Two sources of income fall into the “passive” category. The first is income received from rental activities and the second is income originating from a business in which you have ownership but do not “materially” participate. Regardless of whether income is deemed to be passive or non-passive, it must always be reported somewhere on the return, most typically on Schedule E. The Form 8582 is computational only, figuring the amount of passive loss deductible for the current year. It not the form used to report income.
Passive Income IRS Definition
Passive income can only be generated by a passive activity. Just because the taxpayer did not work for the income does not mean it is passive. There are only two sources for passive income:
- A rental activity; or,
- A business in which the taxpayer does not materially participate.
Gain on a partial or entire disposition of a passive activity generally is passive income.
What is not Passive Income?
While the following may seem passive, generally none are passive income:
- Portfolio income, including interest, dividends, royalties, annuities and gains on stocks and bonds;
- Lottery winnings;
- Salaries, wages, Form 1099-Misc. commissions and retirement income;
- Guaranteed payments for services; and,
- Income from any activity in which the taxpayer materially participates.
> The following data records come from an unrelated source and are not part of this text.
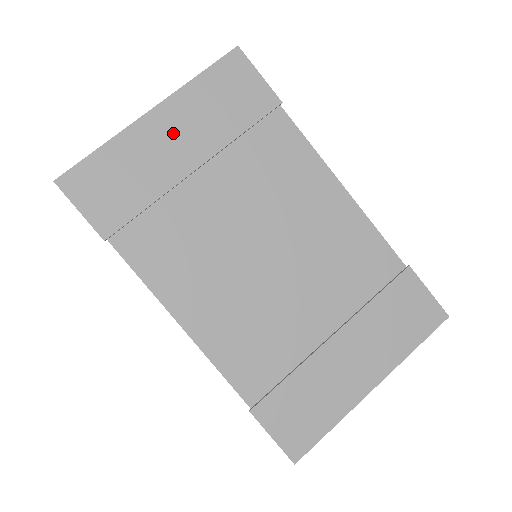
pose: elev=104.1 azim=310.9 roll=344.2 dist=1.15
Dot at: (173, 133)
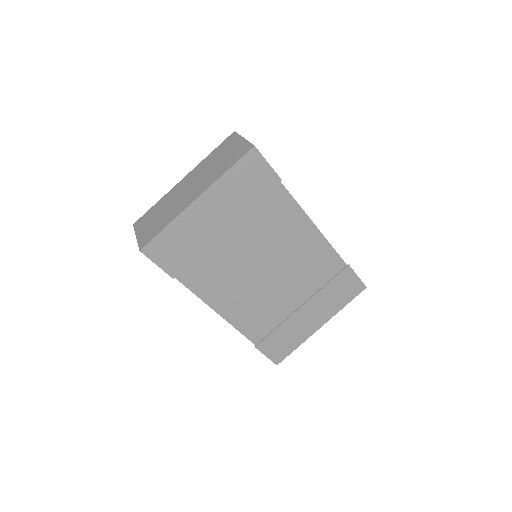
Dot at: (212, 211)
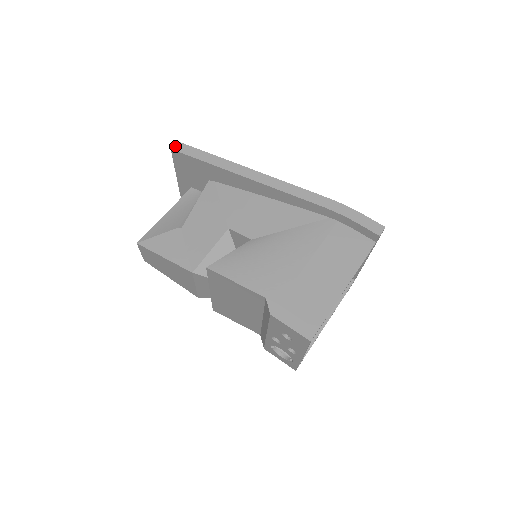
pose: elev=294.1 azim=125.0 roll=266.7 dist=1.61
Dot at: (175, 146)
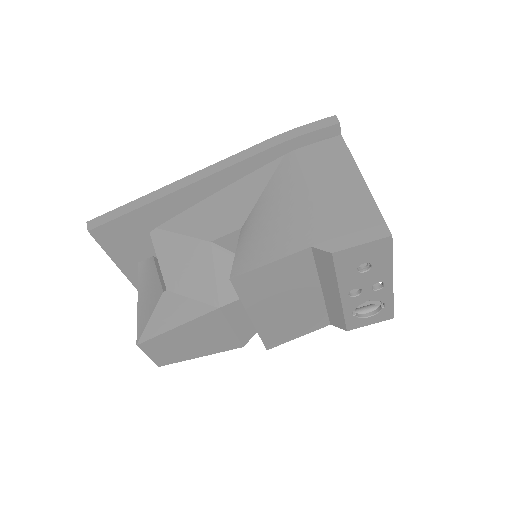
Dot at: (90, 226)
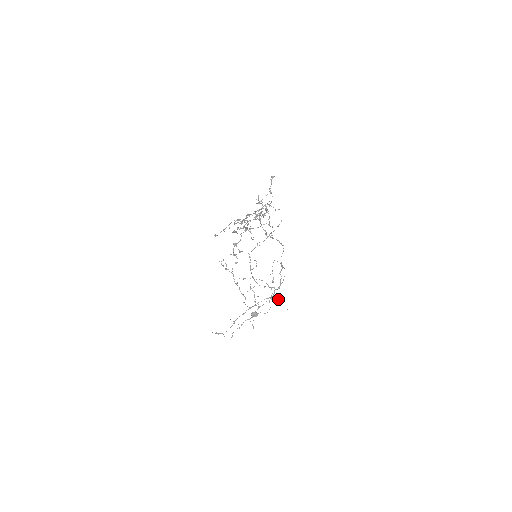
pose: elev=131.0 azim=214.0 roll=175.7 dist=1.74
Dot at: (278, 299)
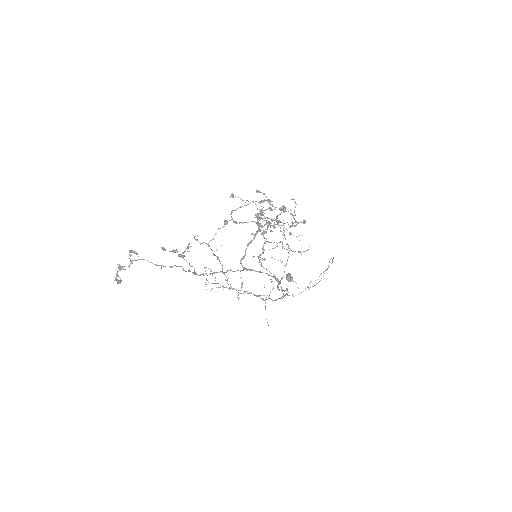
Dot at: occluded
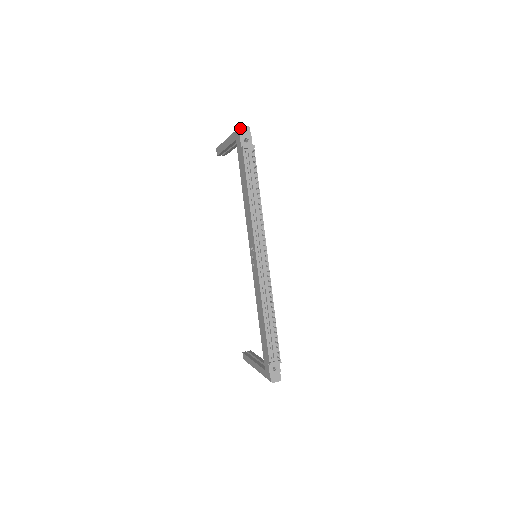
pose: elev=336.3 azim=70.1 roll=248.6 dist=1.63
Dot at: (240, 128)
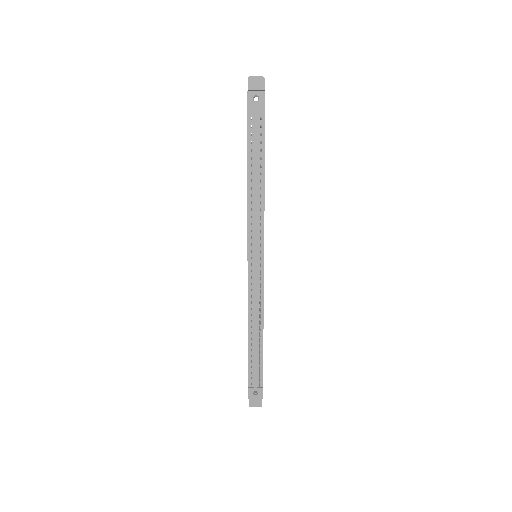
Dot at: (249, 79)
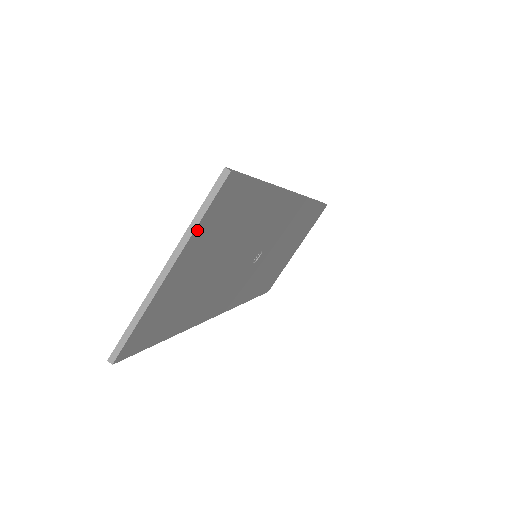
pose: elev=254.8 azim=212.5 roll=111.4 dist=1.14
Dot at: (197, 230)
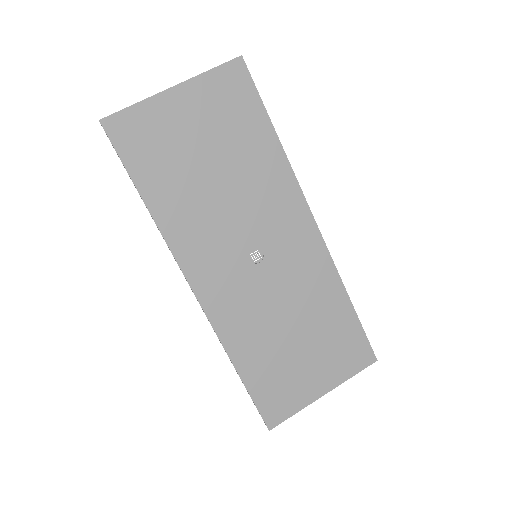
Dot at: (205, 76)
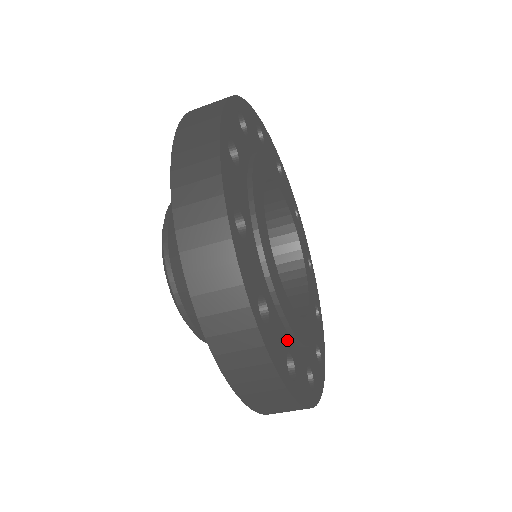
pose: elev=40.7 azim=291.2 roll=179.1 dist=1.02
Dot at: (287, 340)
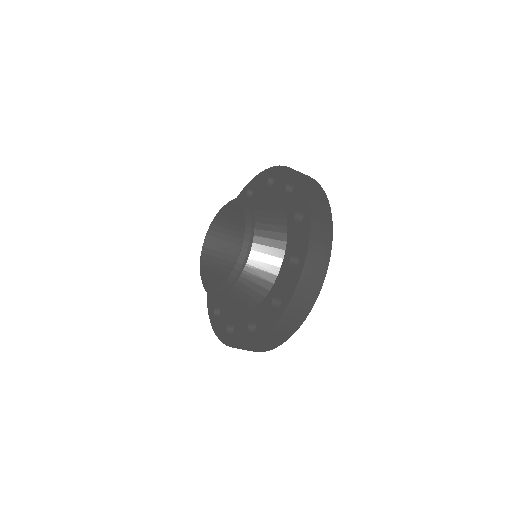
Dot at: occluded
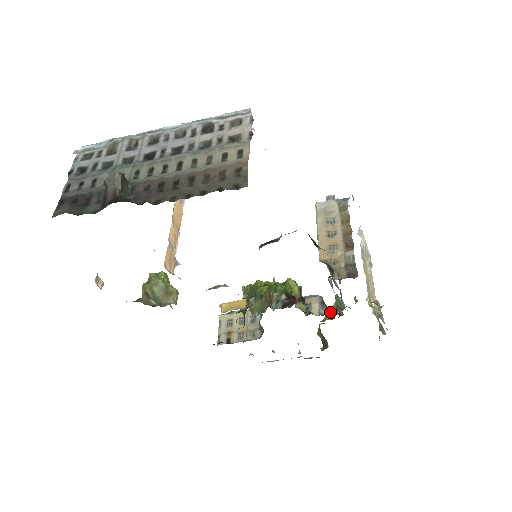
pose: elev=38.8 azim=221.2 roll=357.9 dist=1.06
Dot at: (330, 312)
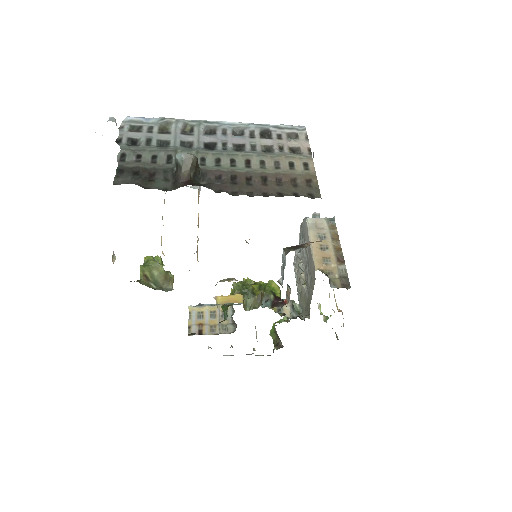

Reporting Passive Income on Tax Return
Certain types of income are treated (“recharacterized”) as non-passive. If a taxpayer rents a property to a business in which he materially participates, net rental income is non-passive and should not be on Form 8582 line 1a as passive income. See Reg. § 1.469-2(f)(6) and self-rented property checksheet at the end of the chapter. Net rental losses, however, generally remain passive.